Abb. 4: Zeitachse: Pilatus (ganz unten) in der Abfolge der Regenten Judäas. Holzschnitt aus der Schedelschen Weltchronik, Blatt XCVI (Martinus-Bibliothek Mainz, Inc 12).
Ein Menschenalter später ist dieser Prozess noch weiter fortgeschritten: Der Autor der „Cronica van der hilliger Stat van Coellen“ (nach dem Drucker auch „Koelhoffsche Chronik“24 genannt) verwirft 1499 gleich den gesamten Erzählkomplex um die Bestrafung der Gottesmörder, angefangen bei der Veronikalegende. Diese sei ebenso logenafftich wie die Geschichte van Judas dem verreder wie he… sy geboren gewest van Mentz. […] Des gelichen van Pylatus leven, wie he geboren si van eim konink ind eins mullers dochter ind wie he eins koninks son van Vrankrich erslagen have, dat doch offenbairlichen is widder alle historienschrivere. Want up die zit was noch gein konink van Vrankrich, die lange dairnae in Gallien sin komen […]. Solche Geschichten, so bekräftigt der Autor, syn doch imgronde der warheitgelogen (Blatt Liiii recto).

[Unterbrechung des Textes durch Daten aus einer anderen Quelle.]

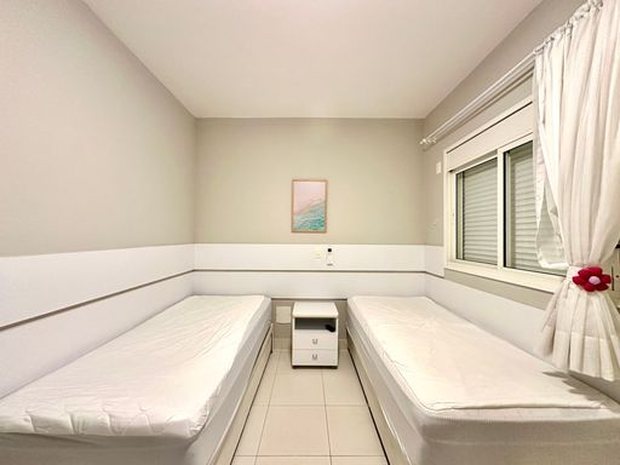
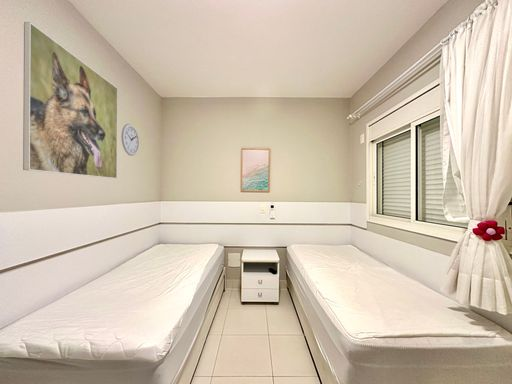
+ wall clock [120,123,140,157]
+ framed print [22,21,118,180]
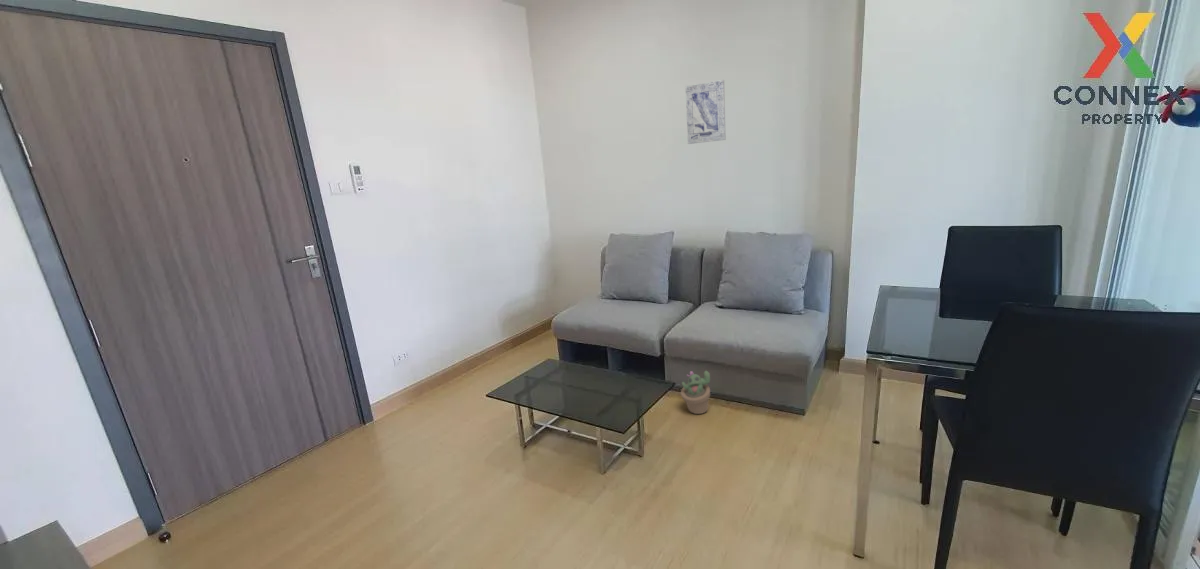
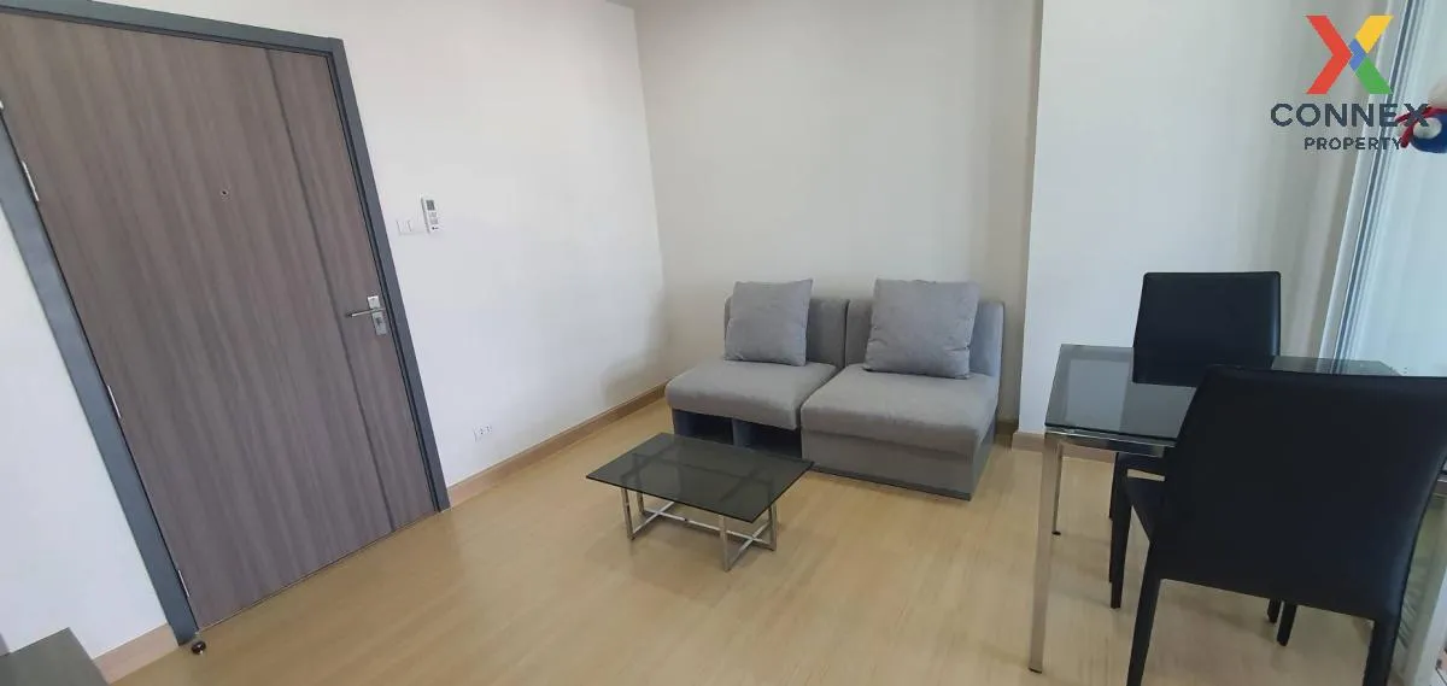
- wall art [685,79,727,145]
- decorative plant [680,370,711,415]
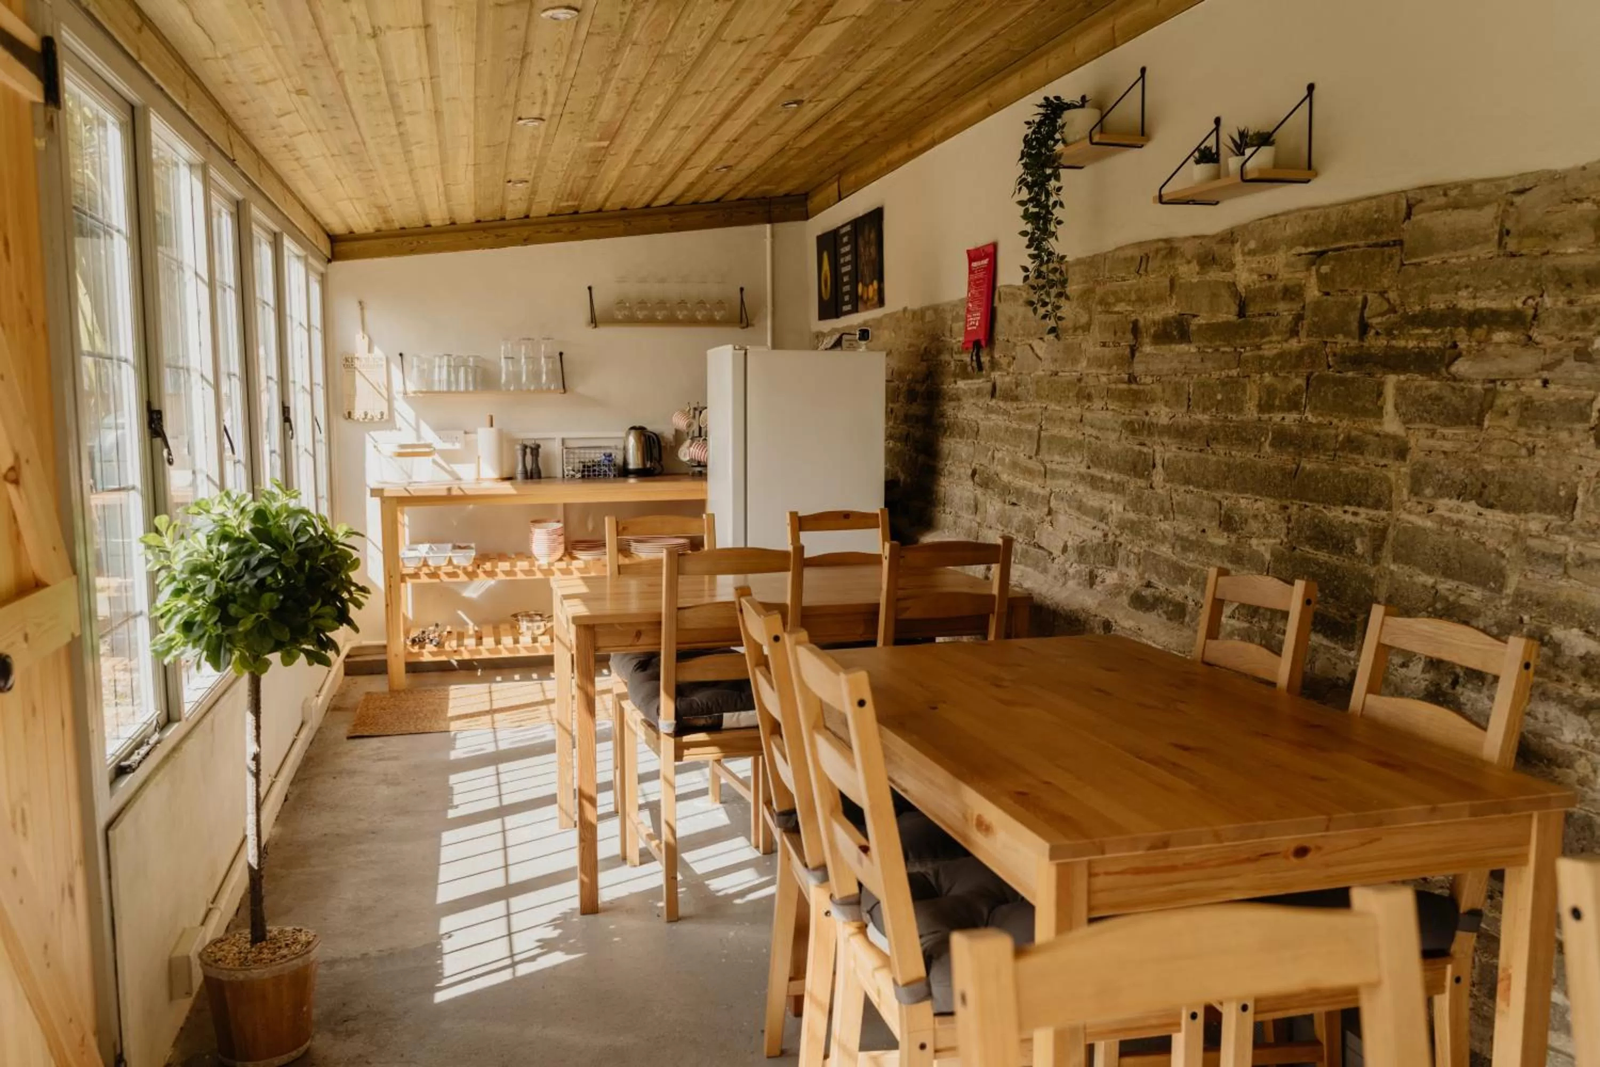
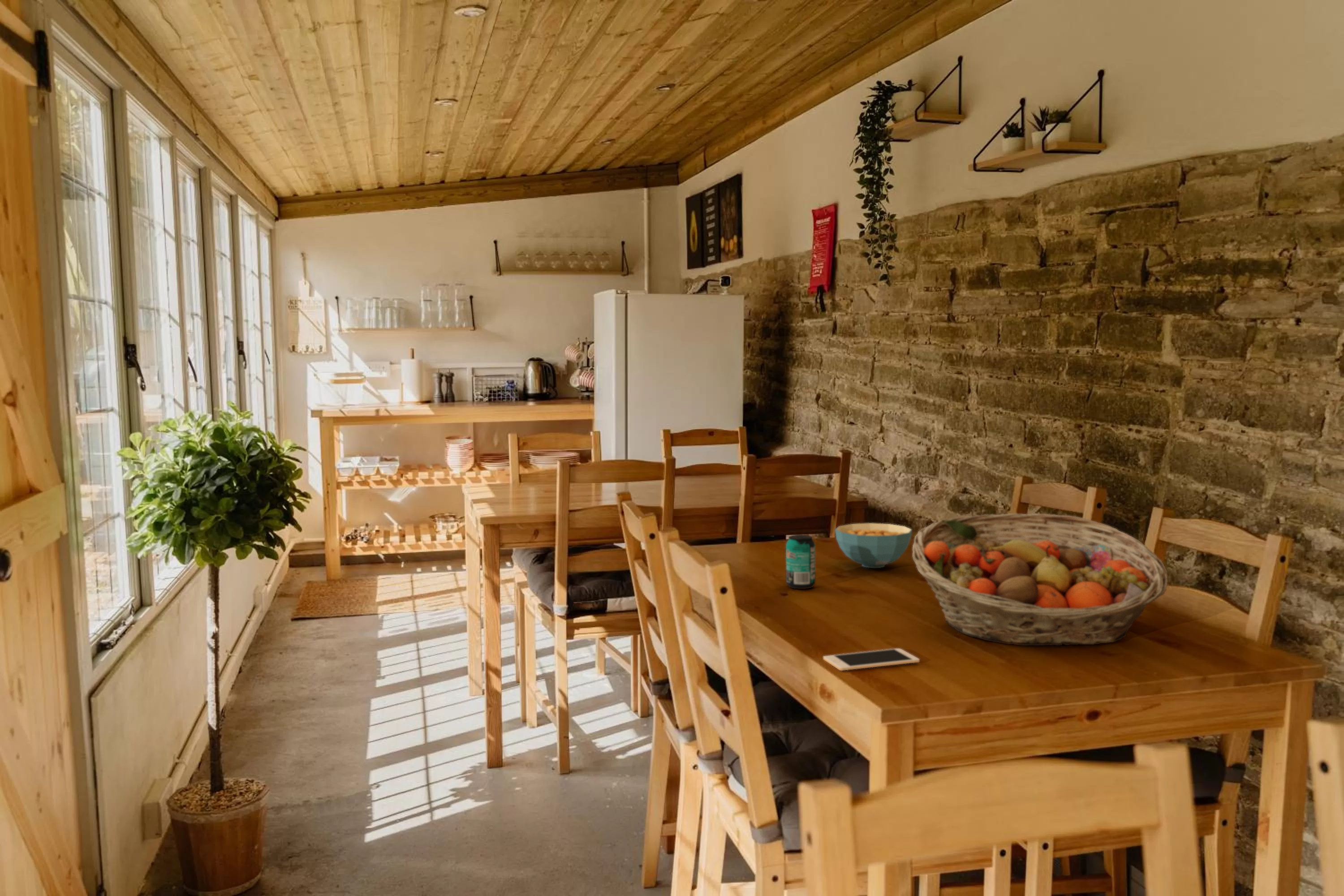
+ fruit basket [912,513,1168,646]
+ cereal bowl [835,523,913,569]
+ cell phone [823,648,920,671]
+ beverage can [785,534,816,590]
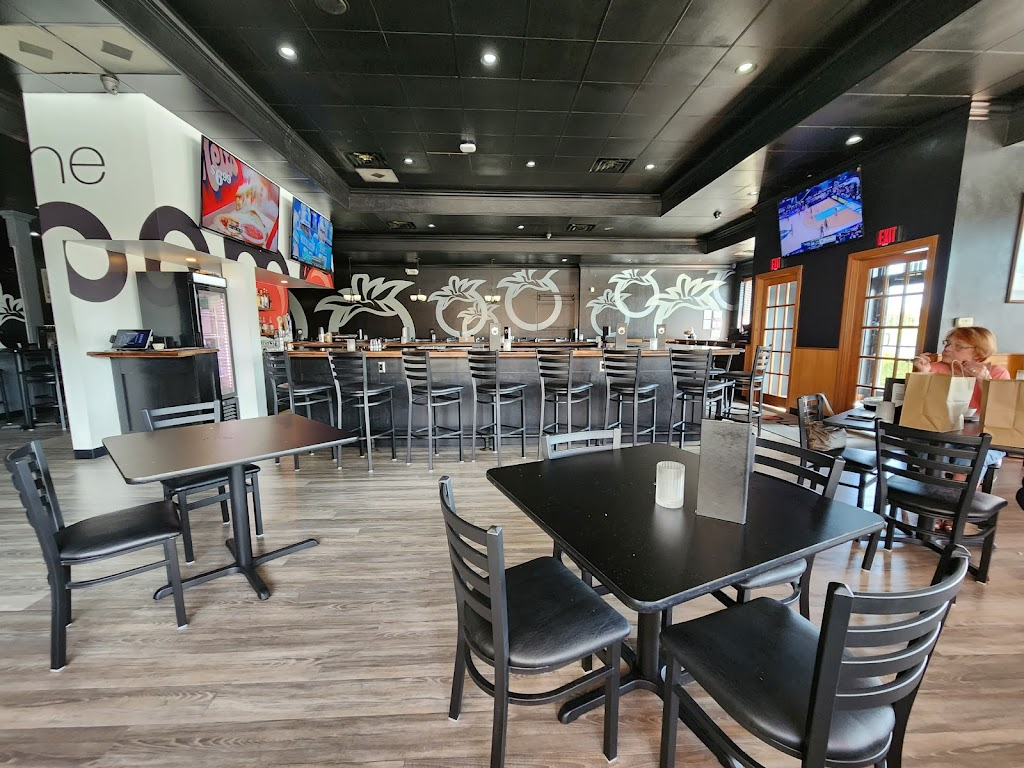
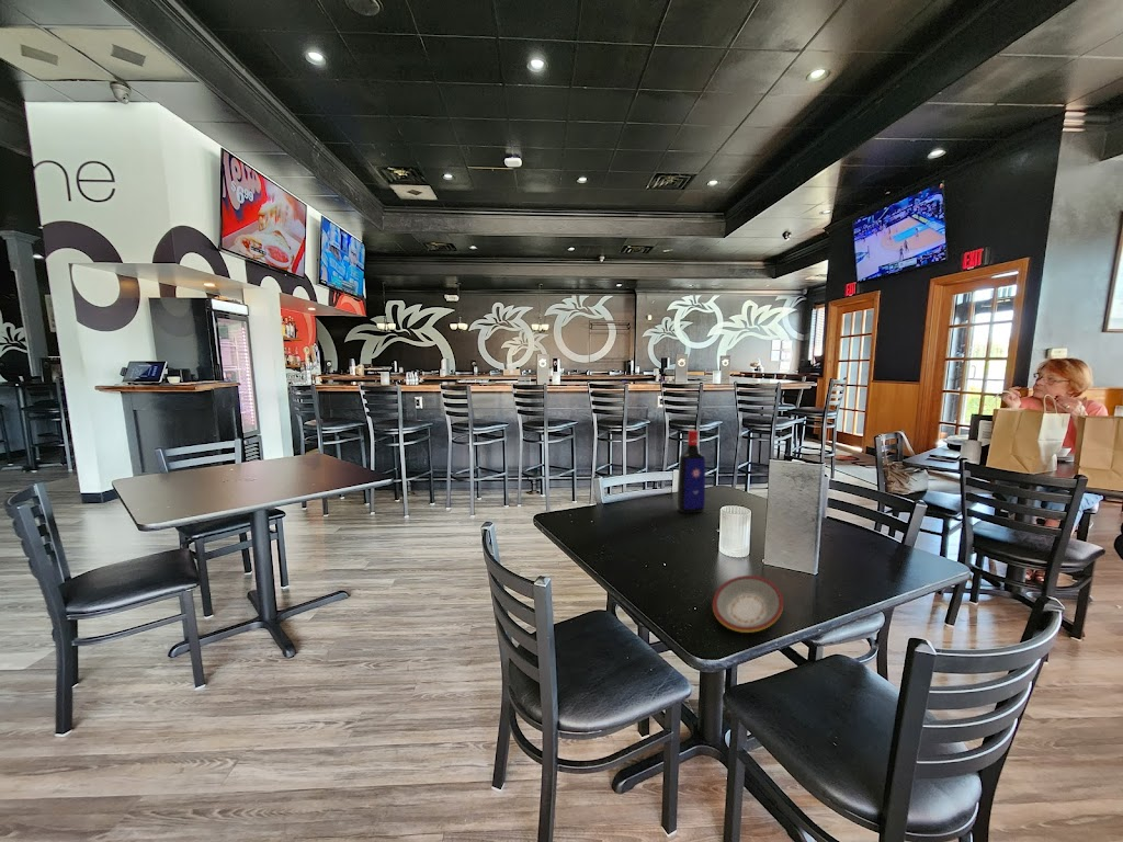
+ liquor bottle [676,429,706,514]
+ plate [712,574,784,634]
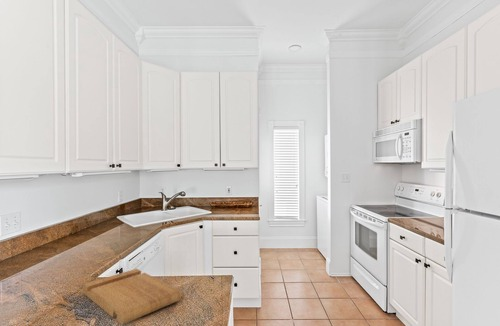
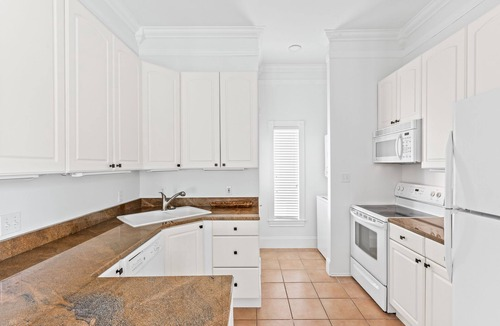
- cutting board [82,268,182,326]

Die Herkunft aus Mainz ist hier möglicherweise von Pilatus auf Judas übertragen, denn beide Legenden wurden oft zusammen überliefert. Dieser anonyme Chronist vergleicht, bewertet und kritisiert seine Quellen und erweist sich so als Vorläufer der modernen Historiker. Er trägt eine lineare Zeitachse in die Vergangenheit ein und gewinnt so einen Maßstab, um Glaubwürdiges von Unglaubwürdigem zu trennen. Hier ist die Lebensgeschichte des Pilatus nicht mehr wahr, kann es nicht mehr sein – denn sie hat ihre Welt verloren. Römer und Mainzer zugleich: Das konnte Pontius Pilatus in der neuen Welt nicht mehr sein.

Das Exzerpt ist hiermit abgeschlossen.